Un filet de sang s'écoulait avec l'eau de pluie à présent. Deux corps par terre. Un blond, avec les yeux grand ouvert, incapable de bouger, et un brun, qui s'est sacrifié. Sacrifié pour que celui qu'il aimait vive. Le blond avait beau hurler, le frapper, pleurer de toute ses forces, lui supplier de pas mourir, c'était trop tard. Un ange s'envola dans le ciel pour ne plus revenir. Son corps sans vie, gisant sur la chaussée, était recouvert de sang un peu partout. Une douleur, douleur dans le coeur de son double, qui ne cessait de grandir. Allongé sur le sol recouvert d'eau, la tête enfoui dans le cou de son jumeau, il ne pouvait pas partir.
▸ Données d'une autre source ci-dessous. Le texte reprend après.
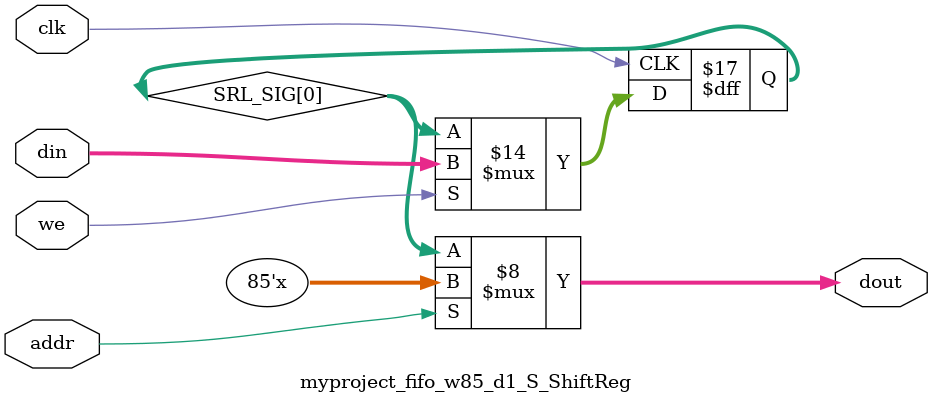
<source format=v>

`timescale 1ns/1ps

module myproject_fifo_w85_d1_S
#(parameter
    MEM_STYLE    = "shiftReg",
    DATA_WIDTH   = 85,
    ADDR_WIDTH   = 1,
    DEPTH        = 1)
(
    // system signal
    input  wire                  clk,
    input  wire                  reset,

    // write
    output wire                  if_full_n,
    input  wire                  if_write_ce,
    input  wire                  if_write,
    input  wire [DATA_WIDTH-1:0] if_din,
    
    // read 
    output wire [ADDR_WIDTH:0]   if_num_data_valid, // for FRP
    output wire [ADDR_WIDTH:0]   if_fifo_cap,       // for FRP

    output wire                  if_empty_n,
    input  wire                  if_read_ce,
    input  wire                  if_read,
    output wire [DATA_WIDTH-1:0] if_dout
);
//------------------------Parameter----------------------
localparam 
    SRL_DEPTH    = DEPTH,
    SRL_AWIDTH   = ADDR_WIDTH;
//------------------------Local signal-------------------
    reg  [SRL_AWIDTH-1:0] addr;
    wire                  push;
    wire                  pop;
    reg  [SRL_AWIDTH:0]   mOutPtr;
    reg                   empty_n = 1'b0;
    reg                   full_n = 1'b1; 

//------------------------Instantiation------------------
    myproject_fifo_w85_d1_S_ShiftReg 
    #(  .DATA_WIDTH (DATA_WIDTH),
        .ADDR_WIDTH (SRL_AWIDTH),
        .DEPTH      (SRL_DEPTH))
    U_myproject_fifo_w85_d1_S_ShiftReg (
        .clk        (clk),
        .we         (push),
        .addr       (addr),
        .din        (if_din),
        .dout       (if_dout)
    );
//------------------------Task and function--------------

//------------------------Body---------------------------
    // num_data_valid 
    assign if_num_data_valid = mOutPtr;
    assign if_fifo_cap       = DEPTH;

    // almost full/empty 

    // program full/empty 

    assign if_full_n  = full_n; 
    assign if_empty_n = empty_n;

    assign push       = full_n & if_write_ce & if_write;
    assign pop        = empty_n & if_read_ce & if_read;

    // addr
    always @(posedge clk) begin
        if (reset)
            addr <= {SRL_AWIDTH{1'b0}};
        else if (push & ~pop && empty_n)
            addr <= addr + 1'b1;
        else if (~push & pop && (mOutPtr != 1))
            addr <= addr - 1'b1;
    end

    // mOutPtr
    always @(posedge clk) begin
        if (reset)
            mOutPtr <= {SRL_AWIDTH+1{1'b0}};
        else if (push & ~pop)
            mOutPtr <= mOutPtr + 1'b1;
        else if (~push & pop)
            mOutPtr <= mOutPtr - 1'b1;
    end

    // full_n
    always @(posedge clk) begin
        if (reset)
            full_n <= 1'b1;
        else if ((push & ~pop) && (mOutPtr == DEPTH - 1))
            full_n <= 1'b0;
        else if (~push & pop)
            full_n <= 1'b1;
    end

    // empty_n
    always @(posedge clk) begin
        if (reset)
            empty_n <= 1'b0;
        else if (push & ~pop)
            empty_n <= 1'b1;
        else if ((~push & pop) && (mOutPtr == 1))
            empty_n <= 1'b0;
    end

    // almost_full_n 

    // almost_empty_n 

    // prog_full_n 
 
    // prog_empty_n 

endmodule  


module myproject_fifo_w85_d1_S_ShiftReg
#(parameter
    DATA_WIDTH  = 85,
    ADDR_WIDTH  = 1,
    DEPTH       = 1)
(
    input  wire                  clk,
    input  wire                  we,
    input  wire [ADDR_WIDTH-1:0] addr,
    input  wire [DATA_WIDTH-1:0] din,
    output wire [DATA_WIDTH-1:0] dout
);

    reg [DATA_WIDTH-1:0] SRL_SIG [0:DEPTH-1];
    integer i;

    always @(posedge clk) begin
        if (we) begin
            for (i=0; i<DEPTH-1; i=i+1)
                SRL_SIG[i+1] <= SRL_SIG[i];
            SRL_SIG[0] <= din;
        end
    end

    assign dout = SRL_SIG[addr];

endmodule
</source>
Le quitter, le laisser partir était impensable. Non il n'était pas mort. Impossible. Tom caressait doucement la paume de sa main, qui était dans la sienne. Un chuchotement à son oreille, un mot d'amour dans la nuit. Il compris, il compris que c'était définitivement fini. Un dernier baiser, un dernier regard. Son amour avait sacrifié sa vie pour sauvé la sienne. Il ne pouvait même pas le rejoindre. Sa mort aurait été veine. Sa vie n'aurait plus aucun sens maintenant, mais il allait continuer. Tom se releva, effleurant une dernière fois son visage qu'il connaissait par coeur. Et maintenant, la nuit tombée, il disparu dans une ruelle sombre, laissant son frère à terre, et le chauffeur mort lui aussi. Tom Kaulitz disparu de la circulation, pour seul dernier souvenir, son frère qu'il aimait à en mourir.